*DOCUMENT TEXT*.
= Beginning of Section =

# Easy access to categories?



## Jan (Jan 21, 2015)

Hi, 
as I see it, still every post on the canonrumors site is assigned to a category i.e. "Canon Reviews", "Canon Lenses", "Canon EOS 1D C", and so on.

But... where can I browse these categories? When I scroll down to the bottom of the site it says "No Categories". Is this a bug?


----------



## neuroanatomist (Jan 21, 2015)

IIRC, there used to be a list on the right of the page, where the 'popular posts' section is now. Not a great workaround, but the category is at the top of each post (between date and "follow on our forum") and clicking it takes you to the category page. You could use the search box to find a particular topic, then browse from there.


----------



## Jan (Mar 9, 2015)

It's a pity that with the new design now (which is nice, I like it 8)) the categories seem to have disappeared completely.


----------



## tolusina (Mar 9, 2015)

Forum Home


----------



## neuroanatomist (Mar 9, 2015)

tolusina said:


> Forum Home



Thanks, but most likely he meant the categories for the main CR news items, e.g., Lenses, Patents, etc.


----------



## Canon Rumors Guy (Mar 9, 2015)

The categories are coming back, they should go live tonight. They aren't going to be as broad as they were previously, that was too difficult to manage, especially going forward with some of the new site features that will also come live soon.


----------

= End of Section =

*WHAT IS REQUIRED*. In the forum thread on browsing site categories, where does the category appear on each post?

*RECORDED DATA*.

= Beginning of Section =

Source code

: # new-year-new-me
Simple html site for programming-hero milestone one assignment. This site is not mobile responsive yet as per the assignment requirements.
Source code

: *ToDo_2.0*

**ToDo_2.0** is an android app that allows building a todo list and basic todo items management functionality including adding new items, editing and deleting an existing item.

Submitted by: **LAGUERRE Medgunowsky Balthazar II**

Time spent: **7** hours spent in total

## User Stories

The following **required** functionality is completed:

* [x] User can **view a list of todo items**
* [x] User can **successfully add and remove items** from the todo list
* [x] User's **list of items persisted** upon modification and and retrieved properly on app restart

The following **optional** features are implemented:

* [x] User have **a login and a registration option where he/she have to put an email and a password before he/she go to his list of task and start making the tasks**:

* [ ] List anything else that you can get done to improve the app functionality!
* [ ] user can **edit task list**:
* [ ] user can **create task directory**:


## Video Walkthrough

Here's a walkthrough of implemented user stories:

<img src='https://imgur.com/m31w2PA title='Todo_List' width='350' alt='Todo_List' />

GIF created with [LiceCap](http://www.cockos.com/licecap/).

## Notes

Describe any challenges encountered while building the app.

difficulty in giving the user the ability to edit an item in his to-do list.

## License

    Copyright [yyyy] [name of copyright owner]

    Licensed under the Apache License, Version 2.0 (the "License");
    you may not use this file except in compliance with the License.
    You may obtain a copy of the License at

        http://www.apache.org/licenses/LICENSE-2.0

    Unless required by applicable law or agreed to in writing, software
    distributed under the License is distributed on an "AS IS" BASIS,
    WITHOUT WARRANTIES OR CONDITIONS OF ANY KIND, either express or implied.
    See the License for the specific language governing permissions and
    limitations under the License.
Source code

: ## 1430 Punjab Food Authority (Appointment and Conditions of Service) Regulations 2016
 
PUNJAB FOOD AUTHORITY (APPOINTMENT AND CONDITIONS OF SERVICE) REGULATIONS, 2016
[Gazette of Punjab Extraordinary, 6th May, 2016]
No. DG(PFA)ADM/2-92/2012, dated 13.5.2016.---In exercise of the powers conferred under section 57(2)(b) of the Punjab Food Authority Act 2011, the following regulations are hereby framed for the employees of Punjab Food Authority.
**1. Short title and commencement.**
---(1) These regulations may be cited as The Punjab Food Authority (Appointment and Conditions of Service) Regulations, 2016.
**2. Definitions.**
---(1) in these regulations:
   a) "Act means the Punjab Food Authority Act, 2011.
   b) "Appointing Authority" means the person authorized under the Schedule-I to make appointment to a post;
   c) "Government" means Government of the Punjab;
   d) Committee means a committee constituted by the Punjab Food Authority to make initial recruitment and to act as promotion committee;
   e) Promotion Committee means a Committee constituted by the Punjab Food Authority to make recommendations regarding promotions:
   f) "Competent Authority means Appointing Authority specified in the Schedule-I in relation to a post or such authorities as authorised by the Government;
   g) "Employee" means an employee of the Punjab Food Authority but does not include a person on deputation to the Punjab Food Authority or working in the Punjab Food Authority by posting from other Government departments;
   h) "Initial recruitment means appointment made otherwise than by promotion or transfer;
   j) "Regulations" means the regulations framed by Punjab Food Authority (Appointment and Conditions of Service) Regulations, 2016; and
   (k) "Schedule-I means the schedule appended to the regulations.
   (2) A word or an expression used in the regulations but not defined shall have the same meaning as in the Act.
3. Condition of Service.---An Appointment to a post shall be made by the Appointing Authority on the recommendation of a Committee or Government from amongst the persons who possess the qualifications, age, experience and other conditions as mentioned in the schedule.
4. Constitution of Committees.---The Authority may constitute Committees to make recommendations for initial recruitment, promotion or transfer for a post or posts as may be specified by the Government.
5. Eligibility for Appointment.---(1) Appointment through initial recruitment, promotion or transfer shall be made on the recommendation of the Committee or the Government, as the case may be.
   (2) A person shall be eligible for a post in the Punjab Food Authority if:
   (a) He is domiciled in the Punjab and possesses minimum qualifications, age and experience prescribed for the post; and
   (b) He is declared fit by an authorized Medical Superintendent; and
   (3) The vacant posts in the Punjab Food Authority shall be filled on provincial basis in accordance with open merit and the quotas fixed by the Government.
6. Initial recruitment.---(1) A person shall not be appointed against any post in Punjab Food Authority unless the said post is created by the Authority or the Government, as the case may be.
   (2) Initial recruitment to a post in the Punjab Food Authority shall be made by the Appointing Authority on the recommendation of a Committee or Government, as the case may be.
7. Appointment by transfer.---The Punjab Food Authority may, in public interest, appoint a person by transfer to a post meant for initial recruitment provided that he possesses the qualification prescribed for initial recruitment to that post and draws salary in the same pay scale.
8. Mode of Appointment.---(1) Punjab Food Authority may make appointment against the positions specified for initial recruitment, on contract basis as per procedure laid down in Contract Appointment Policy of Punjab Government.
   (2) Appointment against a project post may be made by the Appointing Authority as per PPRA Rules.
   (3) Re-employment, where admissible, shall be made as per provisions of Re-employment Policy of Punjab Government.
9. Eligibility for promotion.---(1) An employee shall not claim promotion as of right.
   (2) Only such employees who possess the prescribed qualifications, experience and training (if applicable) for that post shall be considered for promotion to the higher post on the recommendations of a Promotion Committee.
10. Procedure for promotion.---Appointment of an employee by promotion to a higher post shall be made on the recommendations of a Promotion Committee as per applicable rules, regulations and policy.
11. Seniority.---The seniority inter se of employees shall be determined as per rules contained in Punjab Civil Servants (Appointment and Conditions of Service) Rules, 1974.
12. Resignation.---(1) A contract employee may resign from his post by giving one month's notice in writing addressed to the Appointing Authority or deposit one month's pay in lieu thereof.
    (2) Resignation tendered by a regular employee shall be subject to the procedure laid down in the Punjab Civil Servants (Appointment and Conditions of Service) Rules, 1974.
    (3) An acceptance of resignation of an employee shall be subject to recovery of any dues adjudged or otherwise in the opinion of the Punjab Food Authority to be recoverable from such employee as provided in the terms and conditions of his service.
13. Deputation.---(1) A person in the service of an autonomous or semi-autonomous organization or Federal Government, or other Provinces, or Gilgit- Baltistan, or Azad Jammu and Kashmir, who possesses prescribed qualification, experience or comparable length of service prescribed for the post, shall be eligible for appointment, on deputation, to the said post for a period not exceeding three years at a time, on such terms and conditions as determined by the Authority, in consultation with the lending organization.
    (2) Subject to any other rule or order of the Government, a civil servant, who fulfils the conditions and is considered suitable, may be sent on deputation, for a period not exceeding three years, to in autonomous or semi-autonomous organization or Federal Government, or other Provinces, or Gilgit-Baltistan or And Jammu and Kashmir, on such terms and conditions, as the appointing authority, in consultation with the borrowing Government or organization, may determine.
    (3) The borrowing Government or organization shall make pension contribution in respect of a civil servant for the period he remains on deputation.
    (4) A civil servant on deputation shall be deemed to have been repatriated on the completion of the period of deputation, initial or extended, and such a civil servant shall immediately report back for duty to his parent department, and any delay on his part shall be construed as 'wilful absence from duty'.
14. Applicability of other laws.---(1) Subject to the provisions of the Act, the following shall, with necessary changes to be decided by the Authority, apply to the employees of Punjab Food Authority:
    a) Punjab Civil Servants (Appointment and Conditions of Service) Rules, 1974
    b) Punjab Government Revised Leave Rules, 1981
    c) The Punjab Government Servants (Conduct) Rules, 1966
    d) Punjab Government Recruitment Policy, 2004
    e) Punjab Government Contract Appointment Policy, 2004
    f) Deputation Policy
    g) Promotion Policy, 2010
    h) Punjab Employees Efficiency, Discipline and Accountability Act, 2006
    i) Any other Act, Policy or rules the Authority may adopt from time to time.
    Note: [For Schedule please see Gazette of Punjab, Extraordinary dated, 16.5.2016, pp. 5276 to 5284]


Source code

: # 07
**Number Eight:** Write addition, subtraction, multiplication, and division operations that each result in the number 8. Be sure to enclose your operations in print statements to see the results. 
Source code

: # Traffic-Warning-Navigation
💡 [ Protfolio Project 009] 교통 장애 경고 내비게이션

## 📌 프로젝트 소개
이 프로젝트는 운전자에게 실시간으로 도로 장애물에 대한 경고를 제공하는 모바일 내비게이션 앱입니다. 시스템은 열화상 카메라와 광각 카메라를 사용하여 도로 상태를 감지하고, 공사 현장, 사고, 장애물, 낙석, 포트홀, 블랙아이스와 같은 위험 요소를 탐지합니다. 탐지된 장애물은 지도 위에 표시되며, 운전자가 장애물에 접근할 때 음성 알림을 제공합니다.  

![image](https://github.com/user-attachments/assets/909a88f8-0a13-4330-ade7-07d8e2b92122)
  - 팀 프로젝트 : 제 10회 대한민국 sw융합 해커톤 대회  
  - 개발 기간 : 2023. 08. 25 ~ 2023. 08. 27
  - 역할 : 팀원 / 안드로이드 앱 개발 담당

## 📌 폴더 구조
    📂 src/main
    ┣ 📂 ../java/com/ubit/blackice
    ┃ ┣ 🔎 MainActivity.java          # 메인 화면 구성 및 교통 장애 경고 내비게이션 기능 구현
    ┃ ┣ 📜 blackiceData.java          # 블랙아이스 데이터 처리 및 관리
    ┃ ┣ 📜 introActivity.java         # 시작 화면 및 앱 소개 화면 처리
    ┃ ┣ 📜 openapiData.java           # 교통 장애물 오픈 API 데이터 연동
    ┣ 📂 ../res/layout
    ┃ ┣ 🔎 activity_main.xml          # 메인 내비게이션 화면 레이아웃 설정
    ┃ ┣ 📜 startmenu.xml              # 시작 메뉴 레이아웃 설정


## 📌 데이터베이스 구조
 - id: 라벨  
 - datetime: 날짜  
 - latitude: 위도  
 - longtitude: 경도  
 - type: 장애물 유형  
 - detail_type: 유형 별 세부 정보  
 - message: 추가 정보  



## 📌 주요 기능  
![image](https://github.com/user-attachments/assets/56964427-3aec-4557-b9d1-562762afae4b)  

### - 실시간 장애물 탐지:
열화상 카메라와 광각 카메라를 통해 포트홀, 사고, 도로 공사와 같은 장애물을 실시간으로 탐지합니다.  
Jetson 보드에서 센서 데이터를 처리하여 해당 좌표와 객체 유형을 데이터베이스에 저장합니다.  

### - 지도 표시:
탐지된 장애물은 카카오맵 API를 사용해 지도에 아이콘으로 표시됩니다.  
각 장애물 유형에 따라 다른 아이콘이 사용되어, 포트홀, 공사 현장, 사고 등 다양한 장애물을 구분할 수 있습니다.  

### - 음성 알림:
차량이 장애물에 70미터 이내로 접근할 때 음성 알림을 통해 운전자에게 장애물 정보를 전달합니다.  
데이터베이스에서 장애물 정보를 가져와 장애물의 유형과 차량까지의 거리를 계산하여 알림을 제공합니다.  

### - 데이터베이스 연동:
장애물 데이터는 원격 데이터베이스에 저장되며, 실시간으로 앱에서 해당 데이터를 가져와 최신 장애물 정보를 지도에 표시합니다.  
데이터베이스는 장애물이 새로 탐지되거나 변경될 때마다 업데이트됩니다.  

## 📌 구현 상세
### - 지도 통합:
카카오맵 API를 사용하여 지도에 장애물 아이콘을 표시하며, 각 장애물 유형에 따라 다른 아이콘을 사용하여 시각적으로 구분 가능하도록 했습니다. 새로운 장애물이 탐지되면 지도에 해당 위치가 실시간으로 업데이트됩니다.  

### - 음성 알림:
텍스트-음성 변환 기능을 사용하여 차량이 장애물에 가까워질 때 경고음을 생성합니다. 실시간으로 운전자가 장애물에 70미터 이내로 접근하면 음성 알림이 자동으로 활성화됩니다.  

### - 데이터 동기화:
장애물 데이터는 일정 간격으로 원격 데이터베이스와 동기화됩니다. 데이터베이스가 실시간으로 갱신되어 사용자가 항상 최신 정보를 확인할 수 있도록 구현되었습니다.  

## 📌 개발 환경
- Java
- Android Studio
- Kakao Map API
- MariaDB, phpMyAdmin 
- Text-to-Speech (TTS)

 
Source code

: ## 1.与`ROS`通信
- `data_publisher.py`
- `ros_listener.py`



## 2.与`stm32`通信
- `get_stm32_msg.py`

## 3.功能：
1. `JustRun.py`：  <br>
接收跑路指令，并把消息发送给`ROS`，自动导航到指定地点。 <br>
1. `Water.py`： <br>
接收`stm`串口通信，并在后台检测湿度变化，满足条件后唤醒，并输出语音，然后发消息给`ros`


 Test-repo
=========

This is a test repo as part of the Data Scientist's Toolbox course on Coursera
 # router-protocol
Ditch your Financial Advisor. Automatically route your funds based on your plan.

= End of Section =

*OUTPUT OF THE EXERCISE*. At the top of each post, between the date and "follow on our forum."